Two lines in the listing below mark the span: one contains "1: (620, 141, 52.45)" and one contains "48: (572, 428, 71.99)". Reproduce both of them and everything between, exactly.
BEGIN
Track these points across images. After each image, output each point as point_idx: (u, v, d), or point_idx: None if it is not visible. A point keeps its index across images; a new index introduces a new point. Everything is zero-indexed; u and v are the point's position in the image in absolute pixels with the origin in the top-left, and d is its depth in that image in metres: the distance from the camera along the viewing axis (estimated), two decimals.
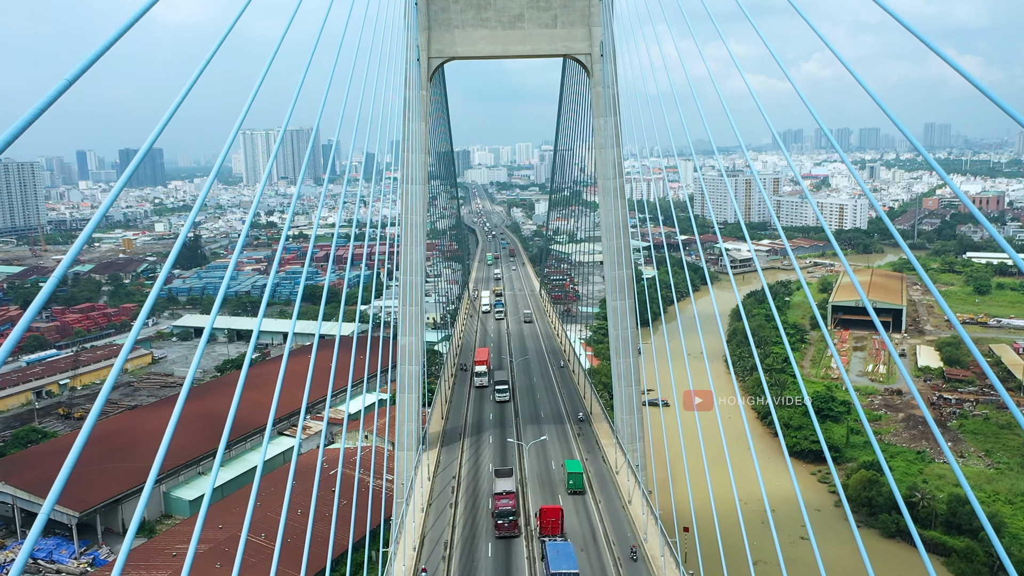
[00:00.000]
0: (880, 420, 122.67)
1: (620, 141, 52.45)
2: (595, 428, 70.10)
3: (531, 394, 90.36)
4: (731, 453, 42.75)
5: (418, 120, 51.99)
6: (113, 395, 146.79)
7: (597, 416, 73.18)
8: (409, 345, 53.84)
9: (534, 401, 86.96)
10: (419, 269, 53.64)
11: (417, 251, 52.92)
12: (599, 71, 52.84)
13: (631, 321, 53.13)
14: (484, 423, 76.84)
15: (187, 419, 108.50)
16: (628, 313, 53.18)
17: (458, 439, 67.52)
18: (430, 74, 53.62)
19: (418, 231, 52.99)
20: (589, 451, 63.02)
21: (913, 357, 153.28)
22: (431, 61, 53.45)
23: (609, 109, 52.07)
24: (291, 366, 34.31)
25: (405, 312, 53.93)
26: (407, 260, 53.09)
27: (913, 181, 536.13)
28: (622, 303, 53.04)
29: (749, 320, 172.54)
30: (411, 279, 53.24)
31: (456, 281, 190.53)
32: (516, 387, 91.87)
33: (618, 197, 53.08)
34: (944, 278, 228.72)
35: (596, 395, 78.66)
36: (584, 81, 67.67)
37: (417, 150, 52.34)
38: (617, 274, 52.54)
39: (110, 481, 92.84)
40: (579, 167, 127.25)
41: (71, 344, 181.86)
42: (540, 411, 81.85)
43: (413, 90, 51.67)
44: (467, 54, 54.62)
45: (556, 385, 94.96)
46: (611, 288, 53.15)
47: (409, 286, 53.41)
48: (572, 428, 71.99)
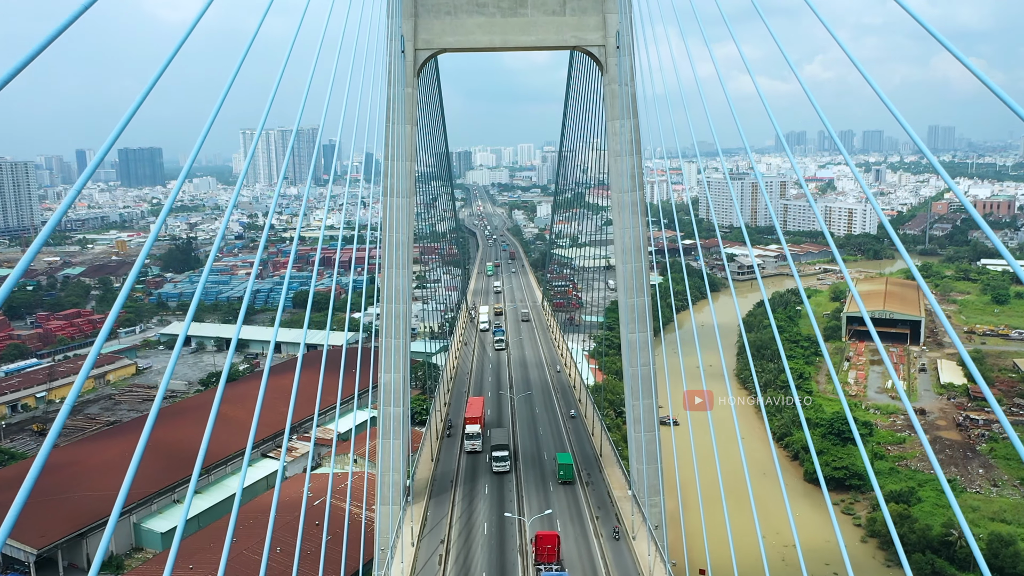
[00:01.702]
0: (904, 443, 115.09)
1: (639, 148, 44.87)
2: (606, 474, 62.19)
3: (537, 459, 72.68)
4: (747, 480, 37.53)
5: (403, 122, 44.36)
6: (92, 409, 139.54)
7: (607, 458, 65.37)
8: (392, 383, 46.25)
9: (540, 465, 70.68)
10: (404, 296, 46.02)
11: (402, 276, 45.24)
12: (614, 66, 44.97)
13: (648, 357, 45.64)
14: (477, 495, 61.96)
15: (163, 442, 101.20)
16: (645, 347, 45.71)
17: (448, 488, 59.80)
18: (417, 69, 45.94)
19: (403, 252, 45.32)
20: (600, 506, 55.26)
21: (934, 373, 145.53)
22: (418, 54, 45.66)
23: (626, 110, 44.22)
24: (278, 381, 30.83)
25: (387, 346, 46.36)
26: (390, 286, 45.45)
27: (920, 184, 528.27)
28: (642, 335, 45.39)
29: (759, 332, 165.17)
30: (395, 308, 45.57)
31: (455, 288, 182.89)
32: (519, 446, 74.91)
33: (636, 213, 45.34)
34: (960, 286, 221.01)
35: (605, 430, 70.75)
36: (594, 76, 60.11)
37: (402, 157, 44.63)
38: (635, 302, 44.76)
39: (74, 512, 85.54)
40: (582, 169, 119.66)
41: (54, 352, 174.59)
END
* **SOLUTION**
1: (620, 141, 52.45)
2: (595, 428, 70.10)
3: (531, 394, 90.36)
4: (731, 453, 42.75)
5: (418, 120, 51.99)
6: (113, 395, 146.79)
7: (597, 416, 73.18)
8: (409, 345, 53.84)
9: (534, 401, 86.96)
10: (419, 269, 53.64)
11: (417, 251, 52.92)
12: (599, 71, 52.84)
13: (631, 321, 53.13)
14: (484, 423, 76.84)
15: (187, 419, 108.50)
16: (628, 313, 53.18)
17: (458, 439, 67.52)
18: (430, 74, 53.62)
19: (418, 231, 52.99)
20: (589, 451, 63.02)
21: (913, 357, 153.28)
22: (431, 61, 53.45)
23: (609, 109, 52.07)
24: (291, 366, 34.31)
25: (405, 312, 53.93)
26: (407, 260, 53.09)
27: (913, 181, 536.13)
28: (622, 303, 53.04)
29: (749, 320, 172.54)
30: (411, 279, 53.24)
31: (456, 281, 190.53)
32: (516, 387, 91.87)
33: (618, 197, 53.08)
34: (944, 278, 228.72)
35: (596, 395, 78.66)
36: (584, 81, 67.67)
37: (417, 150, 52.34)
38: (617, 274, 52.54)
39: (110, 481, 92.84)
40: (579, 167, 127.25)
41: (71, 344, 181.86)
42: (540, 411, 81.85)
43: (413, 90, 51.67)
44: (467, 54, 54.62)
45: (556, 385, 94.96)
46: (611, 288, 53.15)
47: (409, 286, 53.41)
48: (572, 428, 71.99)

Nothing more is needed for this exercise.